In the case of the bitcoin extortion spams, the main characteristic is that they say something that amounts to “send us bitcoin or we’ll leak all your secrets”. Sometimes they will claim to have broken into your account; sometimes they will claim to have recorded you indulging in activities that you won’t want others to know.
Whilst this could be alarming, it is exceptionally unlikely to be the truth. Extortion spams are widespread and known to have no truth behind them; although the latest ones don’t appear to be “sextortion”, it remains a possibility.
If you are wondering what “bitcoin” is, a link to the Wikipedia article can be found earlier in this article, but in summary it is a “crypto-currency” which is form of money without a backing government/central bank implemented using cryptographic mechanisms.

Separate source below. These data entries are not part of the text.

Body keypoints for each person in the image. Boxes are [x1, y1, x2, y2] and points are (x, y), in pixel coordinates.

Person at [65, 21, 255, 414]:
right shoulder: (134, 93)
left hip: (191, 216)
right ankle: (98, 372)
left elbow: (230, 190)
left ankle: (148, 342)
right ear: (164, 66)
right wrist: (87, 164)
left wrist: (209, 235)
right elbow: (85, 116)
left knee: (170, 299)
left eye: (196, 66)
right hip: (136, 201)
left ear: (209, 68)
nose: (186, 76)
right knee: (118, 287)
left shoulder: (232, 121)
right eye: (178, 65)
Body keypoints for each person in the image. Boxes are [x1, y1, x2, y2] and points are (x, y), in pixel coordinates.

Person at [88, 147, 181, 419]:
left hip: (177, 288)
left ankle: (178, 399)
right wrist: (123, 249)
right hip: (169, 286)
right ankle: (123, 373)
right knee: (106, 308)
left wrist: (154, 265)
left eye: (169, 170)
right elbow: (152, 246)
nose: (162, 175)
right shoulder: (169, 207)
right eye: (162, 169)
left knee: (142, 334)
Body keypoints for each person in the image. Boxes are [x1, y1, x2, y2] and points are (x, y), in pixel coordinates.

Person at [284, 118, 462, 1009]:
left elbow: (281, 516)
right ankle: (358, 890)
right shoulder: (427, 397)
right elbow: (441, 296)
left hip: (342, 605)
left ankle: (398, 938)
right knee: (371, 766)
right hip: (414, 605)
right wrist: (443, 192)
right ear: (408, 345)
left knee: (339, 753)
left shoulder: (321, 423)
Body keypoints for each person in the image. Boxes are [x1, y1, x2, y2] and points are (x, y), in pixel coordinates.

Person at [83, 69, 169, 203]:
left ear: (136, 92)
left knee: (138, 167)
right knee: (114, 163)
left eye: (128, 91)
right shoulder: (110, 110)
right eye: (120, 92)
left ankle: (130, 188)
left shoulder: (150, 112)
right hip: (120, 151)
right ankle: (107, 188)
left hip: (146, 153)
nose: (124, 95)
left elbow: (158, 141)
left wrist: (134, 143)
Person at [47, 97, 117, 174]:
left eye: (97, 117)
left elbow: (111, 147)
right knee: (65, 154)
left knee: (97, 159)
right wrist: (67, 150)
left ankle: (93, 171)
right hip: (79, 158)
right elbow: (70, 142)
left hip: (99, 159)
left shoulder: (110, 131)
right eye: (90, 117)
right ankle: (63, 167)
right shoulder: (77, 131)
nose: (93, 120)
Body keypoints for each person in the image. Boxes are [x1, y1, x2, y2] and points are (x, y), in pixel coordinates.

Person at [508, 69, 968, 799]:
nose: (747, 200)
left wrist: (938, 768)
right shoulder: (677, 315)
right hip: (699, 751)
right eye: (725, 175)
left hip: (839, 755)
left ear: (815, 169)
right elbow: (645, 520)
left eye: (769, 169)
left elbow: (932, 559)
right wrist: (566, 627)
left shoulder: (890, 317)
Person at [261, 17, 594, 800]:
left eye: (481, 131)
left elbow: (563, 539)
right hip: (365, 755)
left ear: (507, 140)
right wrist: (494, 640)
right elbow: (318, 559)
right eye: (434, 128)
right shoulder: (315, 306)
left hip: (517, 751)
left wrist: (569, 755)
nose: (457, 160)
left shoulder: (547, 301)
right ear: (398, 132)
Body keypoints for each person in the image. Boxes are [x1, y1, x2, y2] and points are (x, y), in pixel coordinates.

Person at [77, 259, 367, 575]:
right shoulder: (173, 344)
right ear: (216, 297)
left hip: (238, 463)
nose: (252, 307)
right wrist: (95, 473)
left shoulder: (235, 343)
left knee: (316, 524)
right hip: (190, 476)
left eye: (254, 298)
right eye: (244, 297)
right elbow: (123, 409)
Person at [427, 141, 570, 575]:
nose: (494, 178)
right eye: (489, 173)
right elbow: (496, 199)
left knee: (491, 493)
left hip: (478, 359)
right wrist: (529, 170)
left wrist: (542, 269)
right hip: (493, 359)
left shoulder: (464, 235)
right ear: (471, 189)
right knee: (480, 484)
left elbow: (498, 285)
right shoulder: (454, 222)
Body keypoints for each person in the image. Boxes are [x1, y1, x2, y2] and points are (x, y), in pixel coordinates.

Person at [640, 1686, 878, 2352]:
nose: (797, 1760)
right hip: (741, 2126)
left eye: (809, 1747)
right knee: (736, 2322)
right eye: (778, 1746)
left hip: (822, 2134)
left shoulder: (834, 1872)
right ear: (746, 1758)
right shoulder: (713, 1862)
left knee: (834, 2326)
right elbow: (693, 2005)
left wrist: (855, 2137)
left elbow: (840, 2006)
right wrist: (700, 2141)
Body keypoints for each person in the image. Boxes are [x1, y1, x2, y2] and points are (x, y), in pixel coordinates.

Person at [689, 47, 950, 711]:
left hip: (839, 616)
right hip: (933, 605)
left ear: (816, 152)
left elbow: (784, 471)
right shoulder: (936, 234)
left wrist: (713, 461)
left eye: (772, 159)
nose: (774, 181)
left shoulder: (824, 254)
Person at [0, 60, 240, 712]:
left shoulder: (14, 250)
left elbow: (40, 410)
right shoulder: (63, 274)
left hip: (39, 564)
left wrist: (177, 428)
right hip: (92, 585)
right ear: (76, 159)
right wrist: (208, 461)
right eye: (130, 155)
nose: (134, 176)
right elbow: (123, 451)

Criminals appear to like it because they (falsely) believe it to be anonymous.
Whilst this is an ongoing situation with a special wrinkle, the advice is still pretty standard :-
- If it sounds too good to be true, it probably is.
- Does the email “ring right”? If it came from an @port.ac.uk address :-
- Does it look like it was composed in Gmail
- Do you normally receive emails from that sender?
- Is the writing standard what you would expect?
- Before you click on a link, check (by “hovering”) if that link takes you to where you expect.
- If you click on the link, does the page appear to be in the usual UoP style? Most of our authentication pages go through the same “identity provider” and although there are two main ones with different appearances, they do have a standard “look”.
Because of the current issue (which we expect to resolve in a day or two), be wary of emails from @port.ac.uk addresses that you haven’t corresponded with before.